Monday, May 21, 2012 12:36 PM IST

Superbug to feast on medical visas?

Last Updated : 17 Aug 2010 08:16:37 AM IST

CHENNAI: With reports of the NDM-1 superbug getting stronger every day, India’s business from medical tourism looks set to take a serious dip, as per medical consultants and hospitals. If that turns out to be true, Tamil Nadu probably will take the biggest beating as its capital has been the city that hosts maximum number of medical visas.

The average number of medical visa cases that Chennai receives a month is 600, which is double the corresponding figure in metros like Delhi and Mumbai. In the case of Bangalore, it is 400.

A senior health department official says that all international patients should come under the 2005-initiated concept of medical visa, but a majority of them come in through the tourist visa and then get themselves admitted for treatment. “A tourist visa is easier to get than a medical visa,” he points out. In fact, a round-up survey shows that many hospitals are unaware of these visa rules.

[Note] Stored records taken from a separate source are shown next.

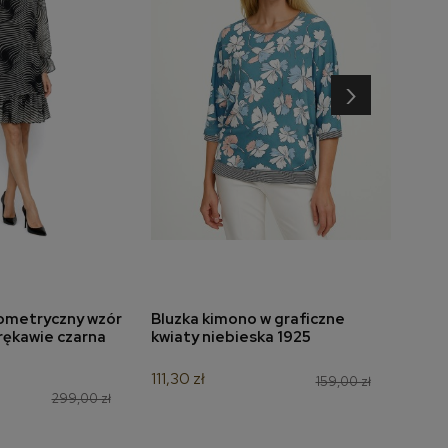
›
ometryczny wzór
Bluzka kimono w graficzne
Bluzk
do koszyka
dodaj do koszyka
 rękawie czarna
kwiaty niebieska 1925
czer
111,30 zł
139,3
159,00 zł
299,00 zł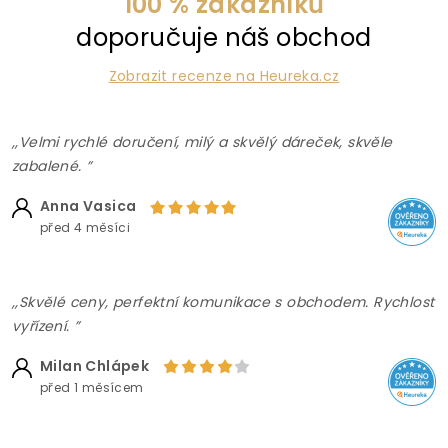
100 % zákazníků
doporučuje náš obchod
Zobrazit recenze na Heureka.cz
,,Velmi rychlé doručení, milý a skvělý dáreček, skvěle
zabalené. ”
Anna Vasica
před 4 měsíci
,,Skvělé ceny, perfektní komunikace s obchodem. Rychlost
vyřízení. ”
Milan Chlápek
před 1 měsícem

Dr Mahesh Vakamudi, COO of the Sri Ramachandra Medical College, says his establishment is fearing the onset of a huge growth curb. This, when the number of international patients at the college hospital already crossed 300 this year as against 365 treated last year. “The figures were set to double this year, but the international media is hyping up the superbug issue in a way that our medical tourists figures will slow down for some time before the damaging reports die. In fact, I have been getting calls from my friends in the US to verify the truth behind the superbug report,” he adds.

Medical tourism as a concept started taking shape in our country 2005 by when there was a general awareness about India’s ace medical scene among foreigners. Soon, hospitals started practising a marketing initiative to rope in as many patients from abroad as possible. At about the same time, there also emerged the concept of ‘medical consultants’ with middlemen linking hospitals and international patients and providing them the end-to-end facility of arranging medical appointments, stay, pick-up and sightseeing.

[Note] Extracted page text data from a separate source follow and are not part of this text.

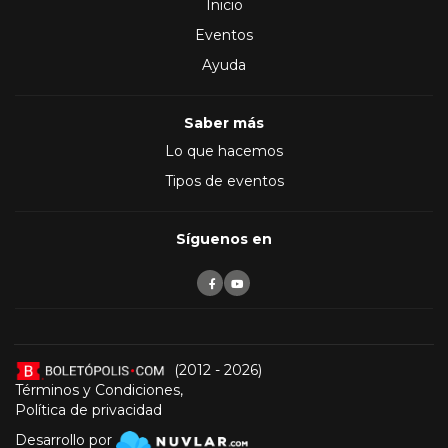
Inicio
Eventos
Ayuda
Saber más
Lo que hacemos
Tipos de eventos
Síguenos en
(2012 - 2026)
Términos y Condiciones
,
Política de privacidad
Desarrollo por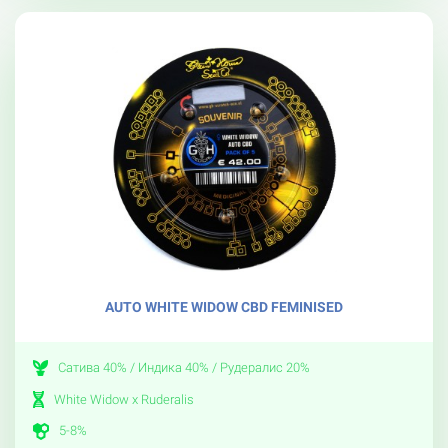
AUTO WHITE WIDOW CBD FEMINISED
Сатива 40% / Индика 40% / Рудералис 20%
White Widow x Ruderalis
5-8%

Today, hospitals in India have made tie-ups through health ministries abroad, besides the Internet and local hospitals in those countries, so as to send international patients to India. Almost all the bigger private hospitals have an agreement with physicians and clinics in countries from which they see a steady stream of patients. Hospitals like MIOT take their marketing one step further by employing Arabic-speaking students who hang around at the Chennai Airport. They target passengers from the Middle East who come clueless about healthcare scenario in the city and take them in waiting MIOT cars. “I get pocket money,” says one such student.

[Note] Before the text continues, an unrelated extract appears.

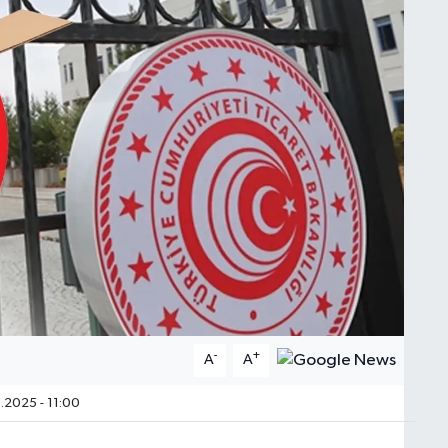
-
+
A
A
.2025 - 11:00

There are now a barrage of consultants operating in the medical tourism business who have found websites registered with most common search terms like ‘medical tourism in India’ so that a simple Google search will lead even the uninitiated to these consultants’ websites. Sai Medi Services that hosts www.medicaltourism-india.in highlights how treatments in India are almost 75 per cent cheaper. Says the portal: “A dental implant will cost at least 75 per cent less in India as compared to the US. An MRI will cost about $60 in India and about $700 in the US. An open-heart surgery will cost just $4,500 in India as compared to $18,000 in the US. Cranio-facial surgery or a hip replacement costs about $4300 in an Indian hospital, while it may cost upwards of $13,000 in America. A kidney transplant can cost just 500 euros, while it may cost you about 8,500 euros in Britain.”

For a hospital like MIOT, a chunk of the revenue comes only from foreign patients, while the percentage revenue in this category is 20 for those like Apollo and 15 for SRMC. Hospitals like Frontier Lifeline see an average of 15 international patients per month, while it is four times the figure in Madras Medical Mission.

Apollo Hospitals, the prime mover of medicine in India and one that hosts the largest chunk of foreign patients through its set-ups across the country, is not willing to comment on the NMD-1 trails in India, citing that its top bosses are busy.

International tourists for medical purposes to India have been seeing significant growth. In fact, the country attracted an estimated one lakh medical tourists in 2005 as per a CII-McKinsey report, which predicted a 30 per cent growth rate. But, for now, the superbug has been a dampener.

Nakun Jain of Delhi-based Healthline India says they usually receive 20-30 queries a day from residents abroad, but lately the numbers have dropped by half.

Bharat Wankhede, CEO of Mumbai-based Med Access India, voices a similar concern. Wankhede’s firm was able to bring in 5,000 patients last year and had already brought almost 4,700 patients this year.